(Segmentation data)
------------------------------------------------------------------------
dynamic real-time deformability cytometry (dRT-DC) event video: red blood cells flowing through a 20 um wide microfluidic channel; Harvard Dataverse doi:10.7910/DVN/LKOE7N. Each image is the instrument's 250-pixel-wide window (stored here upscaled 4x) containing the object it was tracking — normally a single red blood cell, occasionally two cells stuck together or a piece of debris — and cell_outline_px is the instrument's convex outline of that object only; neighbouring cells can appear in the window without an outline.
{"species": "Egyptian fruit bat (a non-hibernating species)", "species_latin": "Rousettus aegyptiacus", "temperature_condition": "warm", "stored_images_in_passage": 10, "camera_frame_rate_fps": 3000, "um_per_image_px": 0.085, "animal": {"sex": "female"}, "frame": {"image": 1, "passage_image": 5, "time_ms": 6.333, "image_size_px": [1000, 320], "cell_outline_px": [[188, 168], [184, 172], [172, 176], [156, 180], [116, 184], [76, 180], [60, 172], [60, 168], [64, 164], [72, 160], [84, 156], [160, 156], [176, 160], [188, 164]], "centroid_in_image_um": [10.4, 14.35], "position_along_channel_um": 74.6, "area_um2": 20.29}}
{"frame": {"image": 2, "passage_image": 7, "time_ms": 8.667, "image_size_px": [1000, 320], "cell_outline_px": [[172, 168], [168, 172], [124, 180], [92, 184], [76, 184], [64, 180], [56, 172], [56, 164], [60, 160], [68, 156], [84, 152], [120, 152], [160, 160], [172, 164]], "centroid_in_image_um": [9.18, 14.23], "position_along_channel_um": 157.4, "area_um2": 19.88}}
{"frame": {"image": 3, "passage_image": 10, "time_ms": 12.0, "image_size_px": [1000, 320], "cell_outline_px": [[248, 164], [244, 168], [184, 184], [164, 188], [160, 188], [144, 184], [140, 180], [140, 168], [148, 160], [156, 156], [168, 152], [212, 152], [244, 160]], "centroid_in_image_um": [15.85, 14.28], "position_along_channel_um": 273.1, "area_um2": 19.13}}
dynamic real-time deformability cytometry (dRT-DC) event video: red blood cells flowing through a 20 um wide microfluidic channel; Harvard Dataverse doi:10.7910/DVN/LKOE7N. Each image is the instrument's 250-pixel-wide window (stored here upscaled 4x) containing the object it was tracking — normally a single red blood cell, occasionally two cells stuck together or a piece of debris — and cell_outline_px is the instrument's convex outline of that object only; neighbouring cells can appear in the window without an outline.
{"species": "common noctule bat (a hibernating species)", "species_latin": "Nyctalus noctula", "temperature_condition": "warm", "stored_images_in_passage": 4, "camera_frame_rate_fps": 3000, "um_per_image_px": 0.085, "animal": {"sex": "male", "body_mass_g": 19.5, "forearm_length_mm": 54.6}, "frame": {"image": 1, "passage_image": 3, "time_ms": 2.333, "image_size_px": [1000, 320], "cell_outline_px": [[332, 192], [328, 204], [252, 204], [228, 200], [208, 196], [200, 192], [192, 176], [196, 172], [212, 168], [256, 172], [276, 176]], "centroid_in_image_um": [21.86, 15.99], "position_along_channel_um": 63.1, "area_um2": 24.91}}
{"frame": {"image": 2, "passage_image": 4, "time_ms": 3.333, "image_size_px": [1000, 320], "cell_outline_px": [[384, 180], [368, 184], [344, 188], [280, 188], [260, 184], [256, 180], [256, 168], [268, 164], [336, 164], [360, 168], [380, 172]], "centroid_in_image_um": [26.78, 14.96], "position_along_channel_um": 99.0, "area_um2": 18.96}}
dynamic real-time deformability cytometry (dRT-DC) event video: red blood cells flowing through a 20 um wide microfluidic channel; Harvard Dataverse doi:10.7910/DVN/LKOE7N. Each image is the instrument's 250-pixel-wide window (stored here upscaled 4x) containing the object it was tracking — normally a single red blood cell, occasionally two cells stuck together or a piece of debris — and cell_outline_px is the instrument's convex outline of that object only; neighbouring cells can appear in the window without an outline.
------------------------------------------------------------------------
#### [Short problem]
Quote every entry exactly.

#### [Answer]
dynamic real-time deformability cytometry (dRT-DC) event video: red blood cells flowing through a 20 um wide microfluidic channel; Harvard Dataverse doi:10.7910/DVN/LKOE7N. Each image is the instrument's 250-pixel-wide window (stored here upscaled 4x) containing the object it was tracking — normally a single red blood cell, occasionally two cells stuck together or a piece of debris — and cell_outline_px is the instrument's convex outline of that object only; neighbouring cells can appear in the window without an outline.
{"species": "Egyptian fruit bat (a non-hibernating species)", "species_latin": "Rousettus aegyptiacus", "temperature_condition": "warm", "stored_images_in_passage": 10, "camera_frame_rate_fps": 3000, "um_per_image_px": 0.085, "animal": {"sex": "female"}, "frame": {"image": 1, "passage_image": 5, "time_ms": 6.333, "image_size_px": [1000, 320], "cell_outline_px": [[188, 168], [184, 172], [172, 176], [156, 180], [116, 184], [76, 180], [60, 172], [60, 168], [64, 164], [72, 160], [84, 156], [160, 156], [176, 160], [188, 164]], "centroid_in_image_um": [10.4, 14.35], "position_along_channel_um": 74.6, "area_um2": 20.29}}
{"frame": {"image": 2, "passage_image": 7, "time_ms": 8.667, "image_size_px": [1000, 320], "cell_outline_px": [[172, 168], [168, 172], [124, 180], [92, 184], [76, 184], [64, 180], [56, 172], [56, 164], [60, 160], [68, 156], [84, 152], [120, 152], [160, 160], [172, 164]], "centroid_in_image_um": [9.18, 14.23], "position_along_channel_um": 157.4, "area_um2": 19.88}}
{"frame": {"image": 3, "passage_image": 10, "time_ms": 12.0, "image_size_px": [1000, 320], "cell_outline_px": [[248, 164], [244, 168], [184, 184], [164, 188], [160, 188], [144, 184], [140, 180], [140, 168], [148, 160], [156, 156], [168, 152], [212, 152], [244, 160]], "centroid_in_image_um": [15.85, 14.28], "position_along_channel_um": 273.1, "area_um2": 19.13}}
dynamic real-time deformability cytometry (dRT-DC) event video: red blood cells flowing through a 20 um wide microfluidic channel; Harvard Dataverse doi:10.7910/DVN/LKOE7N. Each image is the instrument's 250-pixel-wide window (stored here upscaled 4x) containing the object it was tracking — normally a single red blood cell, occasionally two cells stuck together or a piece of debris — and cell_outline_px is the instrument's convex outline of that object only; neighbouring cells can appear in the window without an outline.
{"species": "common noctule bat (a hibernating species)", "species_latin": "Nyctalus noctula", "temperature_condition": "warm", "stored_images_in_passage": 4, "camera_frame_rate_fps": 3000, "um_per_image_px": 0.085, "animal": {"sex": "male", "body_mass_g": 19.5, "forearm_length_mm": 54.6}, "frame": {"image": 1, "passage_image": 3, "time_ms": 2.333, "image_size_px": [1000, 320], "cell_outline_px": [[332, 192], [328, 204], [252, 204], [228, 200], [208, 196], [200, 192], [192, 176], [196, 172], [212, 168], [256, 172], [276, 176]], "centroid_in_image_um": [21.86, 15.99], "position_along_channel_um": 63.1, "area_um2": 24.91}}
{"frame": {"image": 2, "passage_image": 4, "time_ms": 3.333, "image_size_px": [1000, 320], "cell_outline_px": [[384, 180], [368, 184], [344, 188], [280, 188], [260, 184], [256, 180], [256, 168], [268, 164], [336, 164], [360, 168], [380, 172]], "centroid_in_image_um": [26.78, 14.96], "position_along_channel_um": 99.0, "area_um2": 18.96}}
dynamic real-time deformability cytometry (dRT-DC) event video: red blood cells flowing through a 20 um wide microfluidic channel; Harvard Dataverse doi:10.7910/DVN/LKOE7N. Each image is the instrument's 250-pixel-wide window (stored here upscaled 4x) containing the object it was tracking — normally a single red blood cell, occasionally two cells stuck together or a piece of debris — and cell_outline_px is the instrument's convex outline of that object only; neighbouring cells can appear in the window without an outline.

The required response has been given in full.